Читать книгу Profit Maximization Techniques for Operating Chemical Plants - Sandip K. Lahiri - Страница 41
2.3.1.1 Manufacturing
ОглавлениеManufacturing operations consume most of the production costs and digital technology can bring the highest impact in this area. This is true for all segments of the chemical industry, from petroleum refinery to petrochemicals to pesticides to specialty chemicals. The global management firm Mckinsey estimate the potential for a three‐ to five‐percentage point improvement in return on sales from employing digital in production operations (Klei et al., 2017). With the advent of data historians two decades ago, an enormous amount of production‐related data has been collected by all of the major chemical industries. However, due to the absence of proper data analytics software, most of these data remains unutilized. AI‐based algorithms can extract knowledge from these data and utilize that knowledge to achieve higher efficiency and throughput, lower energy consumption, and more effective maintenance. For many companies, these are low hanging fruits and benefit can be achieved immediately using existing IT (information technology) and process control systems.
The contribution to profits can be substantial. Examples are many in all leading chemical industries around the world. A major petrochemical company applied advanced AI‐based data analytics to a billion data points that it collected from its naphtha cracker manufacturing plant. With the help of an AI‐based stochastic optimization algorithm, this plant optimizes different process parameters that lead to an increase in the ethylene production by 5% without making any capital investments and generated cost savings by reducing energy consumption by 15%. A leading refinery company takes another approach at one of its main plants: it used AI‐based advanced analytics to model its production process and make a virtual plant, and then used the model to provide detailed, real‐time guidance to DCS (distributed control system) panel operators on how to adjust process parameters to optimize performance. Once it was implemented, profit from this plant increased by over 25% and yields increased by seven percentage points, thus saving on raw materials, while energy consumption fell by 26% (Holger Hürtgen, 2018).

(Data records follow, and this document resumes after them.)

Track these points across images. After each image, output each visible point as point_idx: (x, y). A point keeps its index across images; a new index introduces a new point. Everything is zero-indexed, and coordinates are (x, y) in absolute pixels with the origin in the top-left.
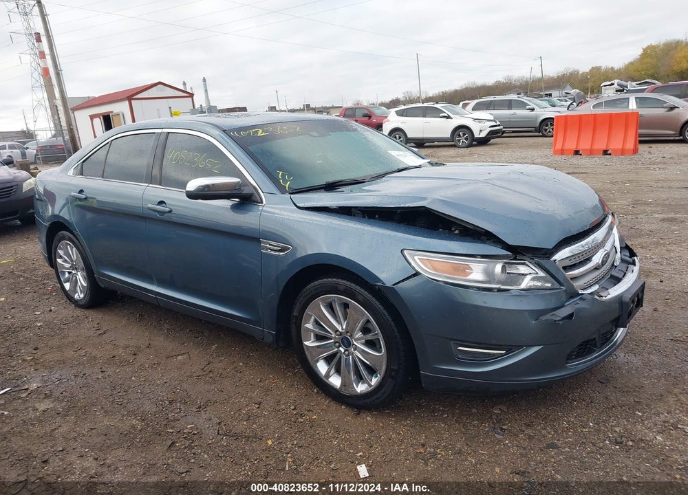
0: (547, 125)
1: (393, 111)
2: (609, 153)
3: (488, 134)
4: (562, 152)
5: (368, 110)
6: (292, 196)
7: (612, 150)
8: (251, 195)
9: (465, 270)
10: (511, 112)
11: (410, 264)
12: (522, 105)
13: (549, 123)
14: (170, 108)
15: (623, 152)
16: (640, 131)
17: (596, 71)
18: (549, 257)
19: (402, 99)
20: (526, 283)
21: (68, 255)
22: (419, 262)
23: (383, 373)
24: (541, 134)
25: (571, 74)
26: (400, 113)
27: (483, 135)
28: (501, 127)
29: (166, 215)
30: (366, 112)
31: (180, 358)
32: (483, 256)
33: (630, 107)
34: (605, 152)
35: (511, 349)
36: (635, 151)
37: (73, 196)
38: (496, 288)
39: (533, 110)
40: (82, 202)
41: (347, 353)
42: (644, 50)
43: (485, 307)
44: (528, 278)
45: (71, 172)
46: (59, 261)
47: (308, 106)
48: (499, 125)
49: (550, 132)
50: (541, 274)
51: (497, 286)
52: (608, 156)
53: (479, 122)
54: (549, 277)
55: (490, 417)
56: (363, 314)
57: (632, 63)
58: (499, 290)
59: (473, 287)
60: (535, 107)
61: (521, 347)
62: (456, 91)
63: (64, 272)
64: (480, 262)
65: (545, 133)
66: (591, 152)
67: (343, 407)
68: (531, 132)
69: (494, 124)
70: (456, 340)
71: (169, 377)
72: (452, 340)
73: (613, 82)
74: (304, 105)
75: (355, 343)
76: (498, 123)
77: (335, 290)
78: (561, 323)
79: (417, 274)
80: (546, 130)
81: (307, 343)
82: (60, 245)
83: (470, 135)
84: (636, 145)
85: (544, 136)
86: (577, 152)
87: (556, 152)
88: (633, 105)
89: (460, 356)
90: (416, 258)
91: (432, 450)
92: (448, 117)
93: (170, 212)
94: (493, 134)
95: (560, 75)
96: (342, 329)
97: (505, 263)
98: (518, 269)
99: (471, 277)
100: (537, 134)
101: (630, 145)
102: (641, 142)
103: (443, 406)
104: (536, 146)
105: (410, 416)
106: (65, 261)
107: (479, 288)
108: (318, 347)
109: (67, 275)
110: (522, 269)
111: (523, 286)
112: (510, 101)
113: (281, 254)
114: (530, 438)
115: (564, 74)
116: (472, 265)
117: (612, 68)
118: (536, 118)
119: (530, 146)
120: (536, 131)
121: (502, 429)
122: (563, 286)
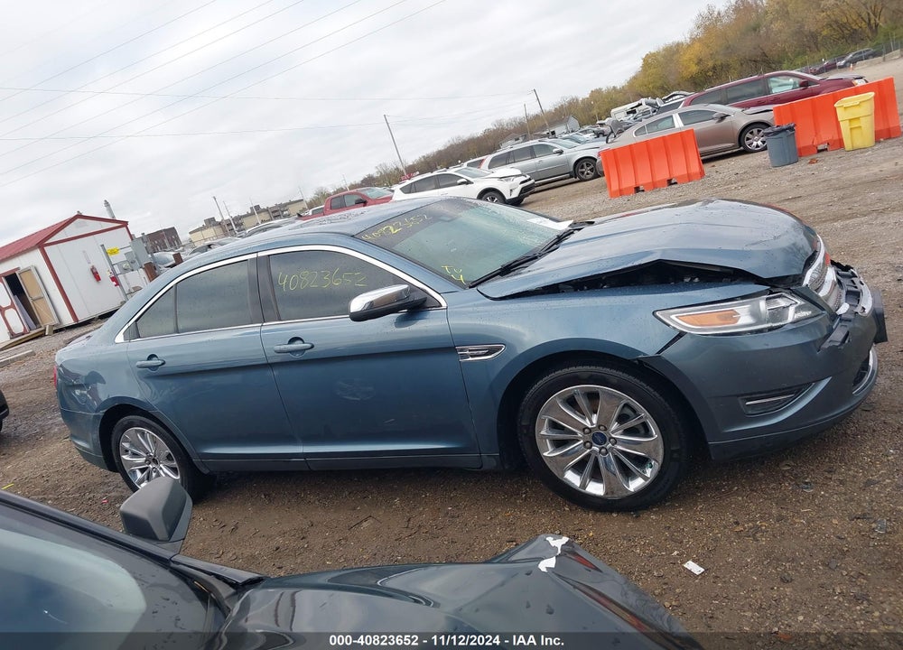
0: (582, 167)
1: (397, 188)
2: (673, 182)
3: (521, 192)
4: (621, 192)
5: (361, 195)
6: (480, 288)
7: (676, 178)
8: (425, 300)
9: (732, 316)
10: (537, 160)
11: (668, 325)
12: (546, 149)
13: (585, 164)
14: (102, 246)
15: (689, 178)
16: (701, 150)
17: (596, 94)
18: (800, 284)
19: (376, 175)
20: (792, 315)
21: (139, 446)
22: (678, 321)
23: (660, 459)
24: (578, 179)
25: (570, 103)
26: (407, 190)
27: (515, 194)
28: (532, 181)
29: (307, 352)
30: (356, 198)
31: (365, 524)
32: (743, 297)
33: (677, 126)
34: (670, 183)
35: (797, 390)
36: (702, 174)
37: (141, 367)
38: (765, 329)
39: (561, 152)
40: (155, 372)
41: (603, 450)
42: (644, 60)
43: (768, 349)
44: (792, 310)
45: (120, 338)
46: (125, 457)
47: (257, 207)
48: (530, 179)
49: (588, 174)
50: (800, 302)
51: (769, 325)
52: (673, 186)
53: (507, 180)
54: (809, 304)
55: (784, 476)
56: (621, 398)
57: (635, 78)
58: (771, 329)
59: (745, 333)
60: (563, 148)
61: (809, 384)
62: (440, 152)
63: (134, 472)
64: (743, 304)
65: (583, 177)
66: (654, 186)
67: (615, 515)
68: (565, 179)
69: (523, 179)
70: (742, 395)
71: (374, 548)
72: (738, 396)
73: (639, 102)
74: (251, 208)
75: (613, 436)
76: (528, 177)
77: (576, 380)
78: (842, 347)
79: (681, 335)
80: (583, 173)
81: (546, 454)
82: (126, 435)
83: (500, 197)
84: (701, 168)
85: (582, 180)
86: (637, 190)
87: (613, 195)
88: (678, 123)
89: (750, 412)
90: (673, 317)
91: (750, 524)
92: (468, 182)
93: (312, 347)
94: (526, 191)
95: (557, 107)
96: (592, 424)
97: (767, 299)
98: (778, 303)
99: (740, 322)
100: (573, 179)
101: (695, 167)
102: (705, 161)
103: (724, 481)
104: (583, 194)
105: (696, 501)
106: (135, 455)
107: (751, 332)
108: (562, 455)
109: (139, 475)
110: (782, 303)
111: (790, 319)
112: (531, 147)
113: (492, 356)
114: (841, 482)
115: (562, 105)
116: (737, 309)
117: (614, 87)
118: (568, 162)
119: (575, 195)
120: (571, 177)
121: (806, 483)
122: (824, 310)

Besides this AI‐driven analytics‐based opportunity, there are other digital‐enabled advances that have started creating profit in the manufacturing operations area. Examples include IoT‐based steam trap monitoring, IoT‐based wireless vibration and temperature monitoring of critical pumps and other single‐line rotating equipment, the use of digital sensors to monitor vent gas composition, etc. These advances help to reduce maintenance costs and improve process reliability and safety performance. At the same time, deploying a holistic automated and centralized data analytics and plant performance management system should enable the plant engineers to monitor the plant better and take proper corrective and preventive actions faster.